Chicken Curry with Basmati Rice
With just nine ingredients, this is a comforting chicken curry you can whip up in under an hour. Rajah Mild & Spicy gives this dish just a gentle kick of heat, so it's a great 'starter' curry for kids! Serve with hot Basmati rice.
- 1/2 cup vegetable oil
- 1 onion finely chopped
- 2 tbsp Rajah Mild & Spicy curry powder
- 2 cloves garlic crushed
- 1 x 5 cm piece fresh ginger root grated
- 2 ripe tomatoes grated
- 1 tbsp tomato paste
- 1 kg chicken portions
- 1 1/2 cups boiling water
- 8 - 10 small potatoes peeled and quartered
- boiled basmati rice to serve
- Heat the oil in a large pot.
- Fry the onion until softened – about 5 minutes.
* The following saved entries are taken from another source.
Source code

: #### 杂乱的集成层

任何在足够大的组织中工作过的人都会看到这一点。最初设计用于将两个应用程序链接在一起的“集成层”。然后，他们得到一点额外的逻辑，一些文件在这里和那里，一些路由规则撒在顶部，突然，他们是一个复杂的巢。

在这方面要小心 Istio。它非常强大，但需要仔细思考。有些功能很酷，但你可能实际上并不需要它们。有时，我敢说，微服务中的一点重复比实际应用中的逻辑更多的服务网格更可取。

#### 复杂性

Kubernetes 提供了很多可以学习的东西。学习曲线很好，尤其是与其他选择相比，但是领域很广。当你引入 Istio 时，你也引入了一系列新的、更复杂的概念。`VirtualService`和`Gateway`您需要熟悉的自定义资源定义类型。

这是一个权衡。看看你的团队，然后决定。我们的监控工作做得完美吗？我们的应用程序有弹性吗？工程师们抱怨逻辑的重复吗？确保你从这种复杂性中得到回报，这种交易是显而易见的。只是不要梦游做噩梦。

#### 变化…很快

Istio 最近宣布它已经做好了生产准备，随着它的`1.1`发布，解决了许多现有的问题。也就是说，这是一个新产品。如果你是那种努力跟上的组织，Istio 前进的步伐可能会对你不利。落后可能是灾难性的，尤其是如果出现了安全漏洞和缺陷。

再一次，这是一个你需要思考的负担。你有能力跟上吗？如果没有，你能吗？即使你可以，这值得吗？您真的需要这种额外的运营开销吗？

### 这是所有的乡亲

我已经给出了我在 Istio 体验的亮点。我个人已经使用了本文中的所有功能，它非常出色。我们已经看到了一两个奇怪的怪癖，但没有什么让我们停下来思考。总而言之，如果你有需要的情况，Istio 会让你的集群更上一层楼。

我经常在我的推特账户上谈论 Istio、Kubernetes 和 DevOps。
- Add the Rajah Mild & Spicy, garlic and ginger and sauté for 2 minutes.
- Add the grated tomato, tomato paste and simmer to form a thick sauce.
- When you see the oil coming to the top of the sauce, add the chicken pieces and 1 ½ cups boiling water.
- Simmer for 20 minutes then add the potatoes and cook for a 20 minutes until the potatoes are soft.
- Serve the curry with boiled basmati rice.